- _Work instructions_:
Reproduce the entries from their start through the line containing "Junior Member", substituting "FarmBot" for every occurrence of "ClashFarmer" and changing nothing else. Leave the pictures out of the answer.

- _Available data_:
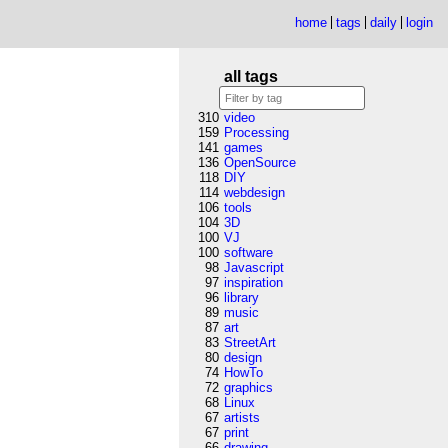
home
tags
daily
login
all tags
310
video
159
Processing
141
games
136
OpenSource
118
DIY
114
webdesign
106
tools
104
3D
100
VJ
100
software
98
Javascript
97
inspiration
96
library
89
music
87
art
83
StreetArt
80
design
74
HowTo
72
graphics
68
Linux
67
artists
67
print
66
drawing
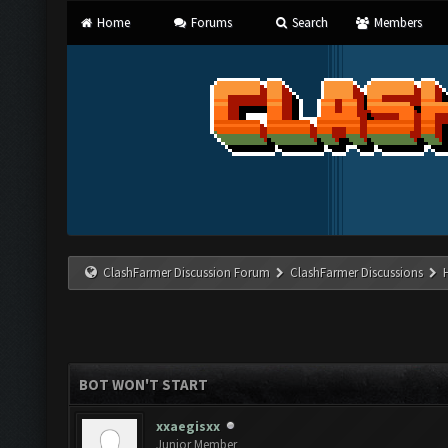
Home
Forums
Search
Members
ClashFarmer Discussion Forum
ClashFarmer Discussions
BOT WON'T START
xxaegisxx
Junior Member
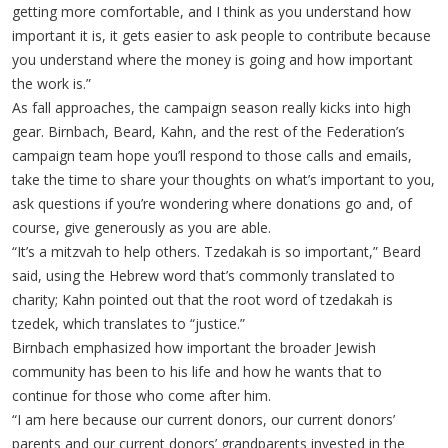
getting more comfortable, and I think as you understand how
important it is, it gets easier to ask people to contribute because
you understand where the money is going and how important
the work is.”
As fall approaches, the campaign season really kicks into high
gear. Birnbach, Beard, Kahn, and the rest of the Federation’s
campaign team hope you’ll respond to those calls and emails,
take the time to share your thoughts on what’s important to you,
ask questions if you’re wondering where donations go and, of
course, give generously as you are able.
“It’s a mitzvah to help others. Tzedakah is so important,” Beard
said, using the Hebrew word that’s commonly translated to
charity; Kahn pointed out that the root word of tzedakah is
tzedek, which translates to “justice.”
Birnbach emphasized how important the broader Jewish
community has been to his life and how he wants that to
continue for those who come after him.
“I am here because our current donors, our current donors’
parents and our current donors’ grandparents invested in the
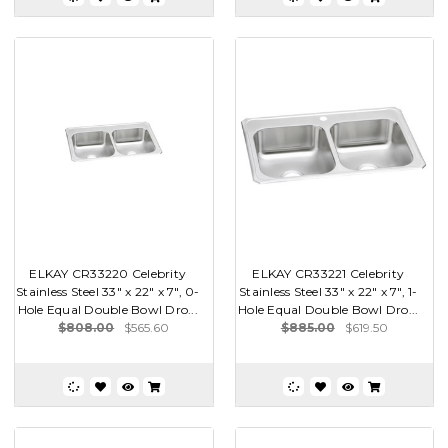
ELKAY CR33220 Celebrity
ELKAY CR33221 Celebrity
Stainless Steel 33" x 22" x 7", 0-
Stainless Steel 33" x 22" x 7", 1-
Hole Equal Double Bowl Dro...
Hole Equal Double Bowl Dro...
$808.00
$565.60
$885.00
$619.50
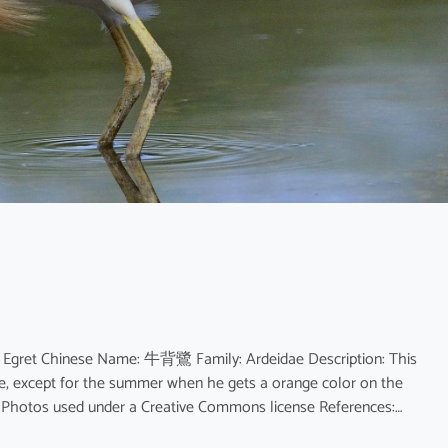
e Egret Chinese Name: 牛背鷺 Family: Ardeidae Description: This
age, except for the summer when he gets a orange color on the
or. Photos used under a Creative Commons license References:…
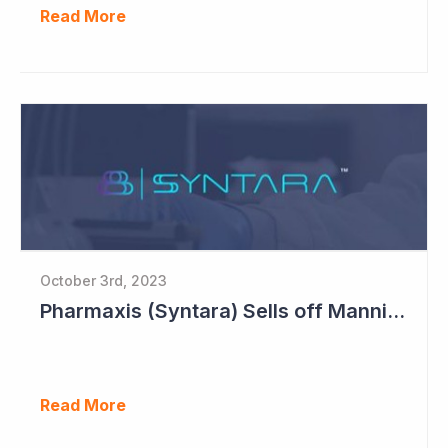
Read More
October 3rd, 2023
Pharmaxis (Syntara) Sells off Mannitol Business
Read More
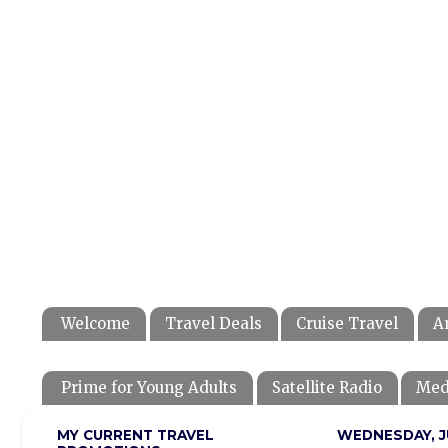
Welcome
Travel Deals
Cruise Travel
A
Prime for Young Adults
Satellite Radio
Med
MY CURRENT TRAVEL
WEDNESDAY, JU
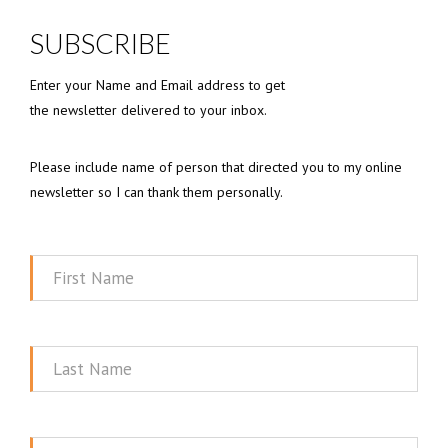
SUBSCRIBE
Enter your Name and Email address to get
the newsletter delivered to your inbox.
Please include name of person that directed you to my online
newsletter so I can thank them personally.
First
Name
Last
Name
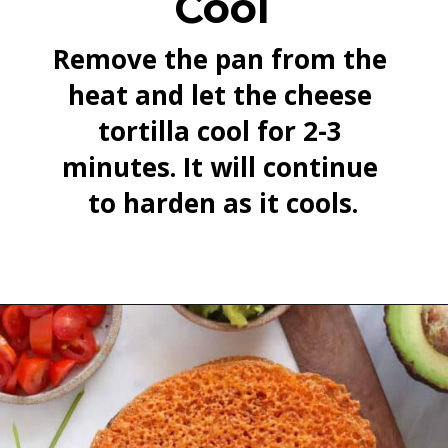
Cool
Remove the pan from the 
heat and let the cheese 
tortilla cool for 2-3 
minutes. It will continue 
to harden as it cools.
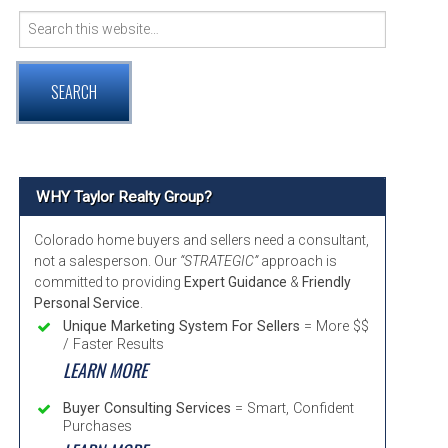
Search
VER COMMUNITY PAGE GUIDE
for:
RNTON, COLORADO COMMUNITY INFORMATION
TMINSTER, COLORADO COMMUNITY INFORMATION
ADA, COLORADO COMMUNITY INFORMATION
WHY Taylor Realty Group?
Colorado home buyers and sellers need a consultant,
not a salesperson. Our
“STRATEGIC”
approach is
committed to providing
Expert Guidance
&
Friendly
Personal Service
.
Unique Marketing System For Sellers
= More $$
/ Faster Results
LEARN MORE
Buyer Consulting Services
= Smart, Confident
Purchases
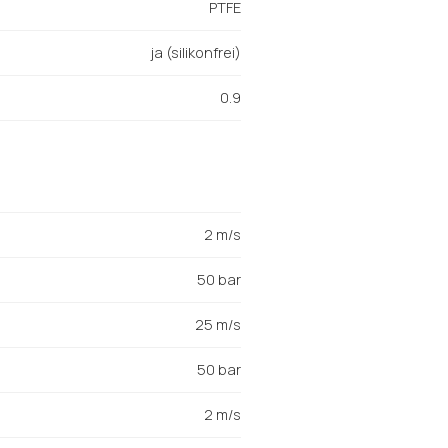
PTFE
ja (silikonfrei)
0.9
2 m/s
50 bar
25 m/s
50 bar
2 m/s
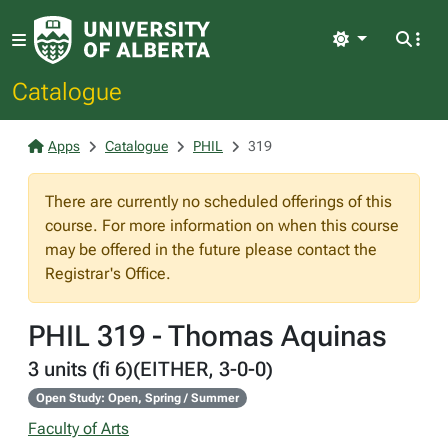
Light
Catalogue
Apps
Catalogue
PHIL
319
There are currently no scheduled offerings of this
course. For more information on when this course
may be offered in the future please contact the
Registrar's Office.
PHIL 319 - Thomas Aquinas
3 units (fi 6)(EITHER, 3-0-0)
Open Study: Open, Spring / Summer
Faculty of Arts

- _Solution to this problem_:
home
tags
daily
login
all tags
310
video
159
Processing
141
games
136
OpenSource
118
DIY
114
webdesign
106
tools
104
3D
100
VJ
100
software
98
Javascript
97
inspiration
96
library
89
music
87
art
83
StreetArt
80
design
74
HowTo
72
graphics
68
Linux
67
artists
67
print
66
drawing
Home
Forums
Search
Members
FarmBot Discussion Forum
FarmBot Discussions
BOT WON'T START
xxaegisxx
Junior Member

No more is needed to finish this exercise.